Design: Prospective study of patients with chest pain felt to be low-risk by the Reilly/Goldman criteria who had negative serial ECGs and cardiac markers. The goal was to identify significant coronary artery disease (> 70% stenosis) or adverse cardiac event within 30-days of evaluation. Patients recieved both nuclear sestamibi stress testing and CT coronary angiography. Abnormal stress results (perfusion defects) or CT results (> 50% stenosis or calcium scopre > 100) were considered for cardiac catheterization, and all patients had 30-day follow-up for adverse cardiac events. Primary outcomes were the accuracy of multidetector CT and myocardial perfusion imaging for the detection of an acute coronary syndrome and 30-day major adverse cardiac events (defined as an acute coronary syndrome, [STEMI, non-STEMI, or unstable angina], the development of new Q waves on subsequent ECGs, new congestive heart failure or cardiogenic shock, major dysrhythmias (high-grade atrioventricular block, ventricular tachycardia, ventricular fibrillation), cardiac arrest, or death from an acute coronary syndrome.)
Results: 96 patients were enrolled who met the following enrollment criteria:
- no ECG evidence of acute infarction or ischemia (including new left bundle branch block)
- no pain that was worse than usual angina or like a previous myocardial infarction
- no recent revascularization
- no rales above both bases
- systolic blood pressure that was greater than 110 mm Hg
- negative initial chest radiograph
- negative initial set of cardiac markers (CK-MB and troponin I)

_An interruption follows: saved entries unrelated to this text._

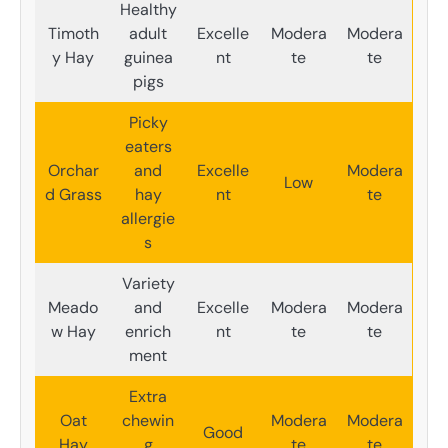
Healthy
Timoth
adult
Excelle
Modera
Modera
y Hay
guinea
nt
te
te
pigs
Picky
eaters
Orchar
and
Excelle
Modera
Low
d Grass
hay
nt
te
allergie
s
Variety
Meado
and
Excelle
Modera
Modera
w Hay
enrich
nt
te
te
ment
Extra
Oat
chewin
Modera
Modera
Good
Hay
g
te
te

Of these patients, 4 were later excluded to to protocol violations, and 7 had uninterpretable CT results due to poor image quality. 85 patients were included in the study, 7 (8%) of whom were identified to have significant coronary disease, but none of whom had an MI or adverse cardiac event on 30-day follow-up. The investigators were able to perform 30-day follow-up on 83 of the enrolled patients,
The statistical calculations in this paper were complex, and I am not going to reproduce the number here. Generally, CTA had a higher sensitivity, specificity, and predictive value than stress testing, though 13 (15%) of patient had discordant results. 5 of these received a cardiac catheterization, 3 with significant stenosis. None of the other 8 (all with positive CTA and negative stress tests) had a major cardiac adverse event in the 30 day period.
Discussion points: This was a very complex paper which was chosen to spark conversation as to the role of CT coronary angiography in the ED.

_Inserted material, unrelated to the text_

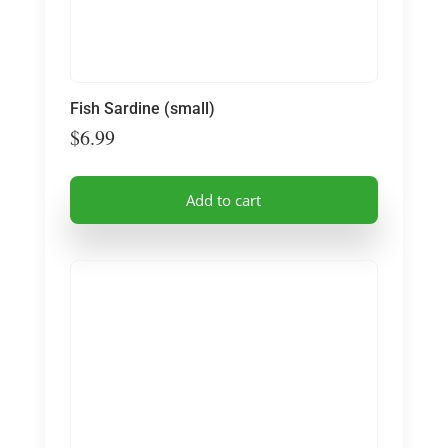
Fish Sardine (small)
$
6.99
Add to cart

The biggest flaw in the paper is the number of patients with the "target condition": 7! It is very difficult to conclusively evaluate any test when only 7 patients actually have the disease being studied. When you apply a test to a population with such a low disease prevalence you are very unlikely to get meaningful results. The group felt that there might in fact be a role for CTA in the future, but that more literature was necessary.
1) Calcium scoring is a measure of calcification of the coronary vessels on CT scan, thought to be a surrogate measure of coronary artery disease. This is only useful in older patients, as young people typically have non-calcified CAD.
2) The size of a coronary lesion does NOT predict its propensity for rupture with thrombus formation, and therefore is not indicative of the likelihood for causing acute MI. More important is the stability of the plaque, determined by the amount of lipid core versus fibrous cap. The thinner the cap, the more unstable, and the higher likelihood of rupture. No current risk stratification tool, including cardiac catheterization, can identify this. Experimental procedures including intra-coronary ultrasound may provide this information, but we are not there yet.
Overall, we are unsure as to the role of coronary CTA in the ED. This controversial topic will likely get a lot more study, and hopefully a reasonable role will be found.